Pierre Lagaillarde (/fr/; Courbevoie, 15 May 1931 – 17 August 2014) was a French far-right politician, and a founder of the Organisation armée secrète (OAS), a clandestine militant organisation that sought to prevent Algeria's independence from French colonial rule.

Lagaillarde was a lawyer at Blida in Algeria, a reserve officer of the paratroopers, and an elected deputy of Algiers. He was president of the Association générale des étudiants d'Alger (General Association of Algiers’ Students) in 1957, and took part in the Algiers insurrection of May 1958, which brought Charles de Gaulle back to power.

Lagaillarde was a member of the Comité de salut public which opposed Algerian independence, and occupied the Gouvernement général de l'Algérie (local colonial administration).

In January 1960, he became a leader of the insurrection during the week of the barricades. Lagaillarde was then detained in La Santé Prison in Paris, and while imprisoned, he was visited by Jean-Marie Le Pen.

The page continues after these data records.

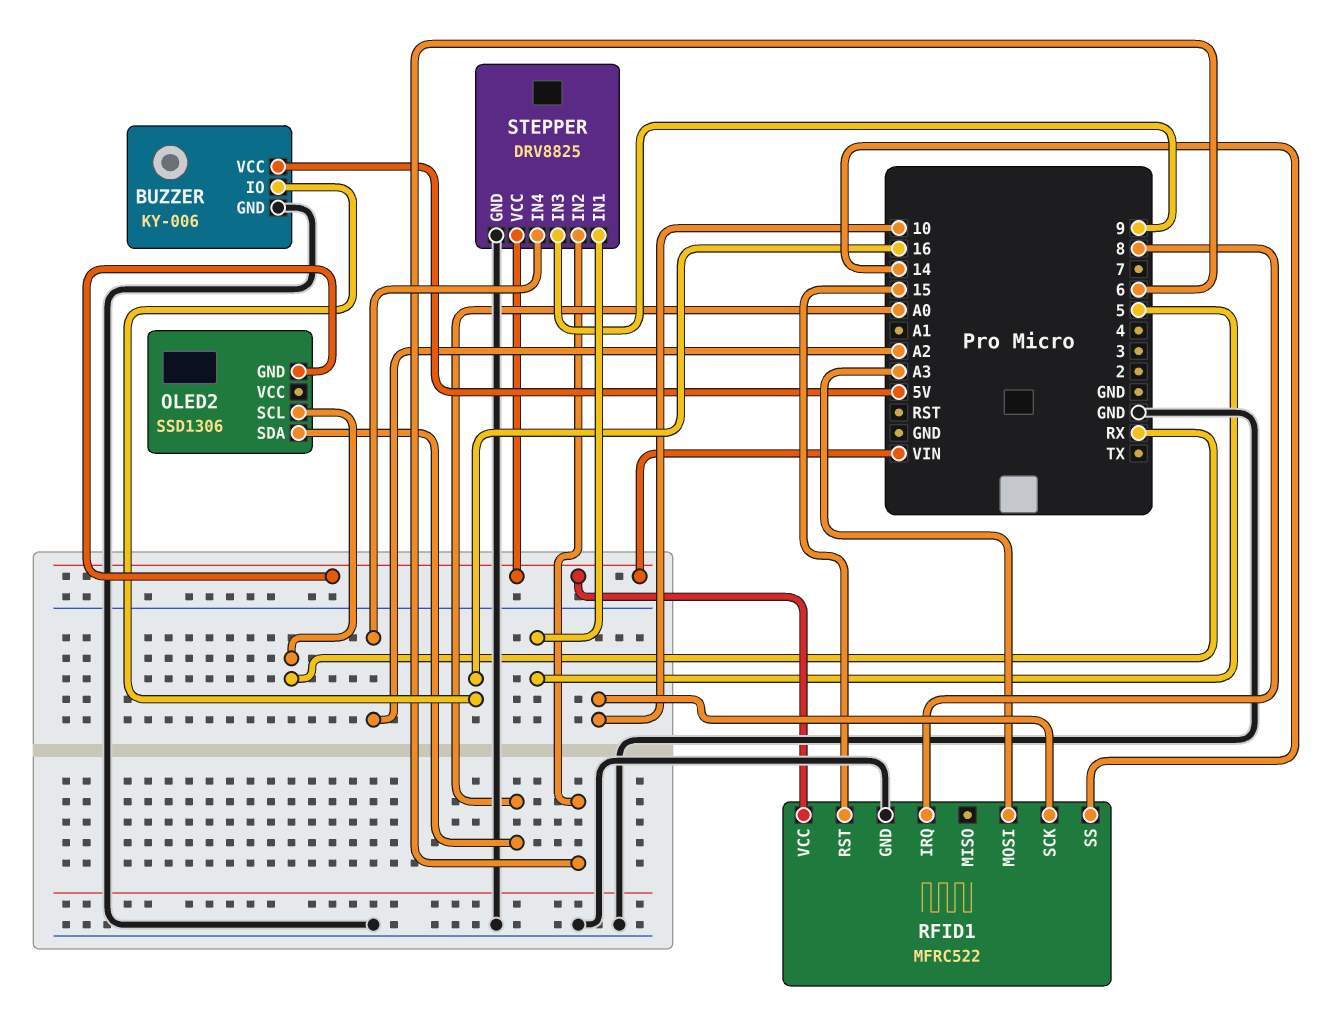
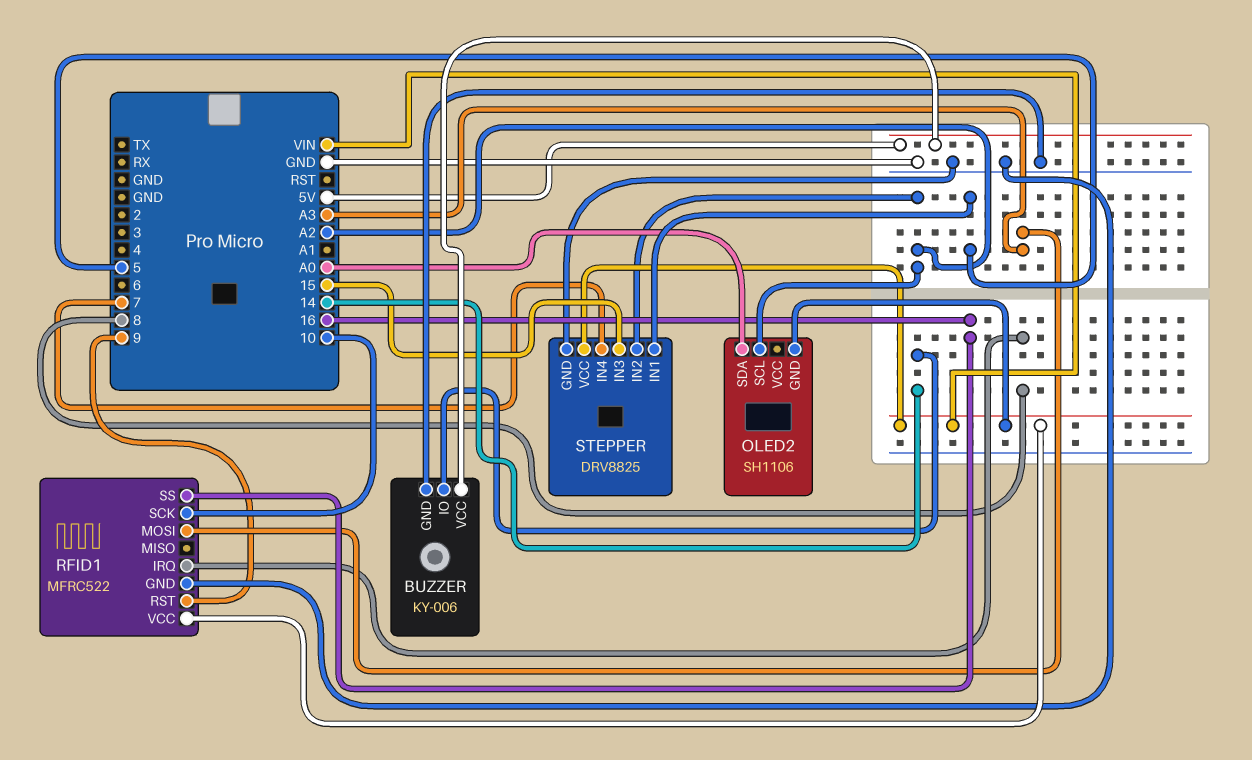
BUZZER pin IO: 16 -> 14
OLED2: SSD1306 -> SH1106
OLED2 pin SCL: RX -> A2
RFID1 pin RST: 15 -> 9
RFID1 pin SS: 14 -> 16
STEPPER pin IN2: 6 -> A2
STEPPER pin IN3: 9 -> 15
STEPPER pin IN4: A2 -> 7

He took advantage of his parole to escape to Spain (along with Jean-Jacques Susini, Jean-Maurice Demarquet, Marcel Ronda and Fernand Féral Lefevre), where he was joined by Raoul Salan and co-founded the Organisation armée secrète on 3 December 1960. Deprived of his immunity as a deputy, he was sentenced in absentia to ten years of prison in March 1961.

In October 1961, he was arrested in Madrid, along with the Italian neofascist Guido Giannettini. The Spanish dictator, Francisco Franco, later exiled Lagaillarde to the Canary Islands.

Lagaillarde was pardoned by France through the 1968 amnesty law. Lagaillarde returned to mainland France and resumed work as a lawyer and opened a law firm in Auch where his son Jean-Pierre would eventually succeed him. Since the end of French Algeria, he remained silent about the events in which he took part.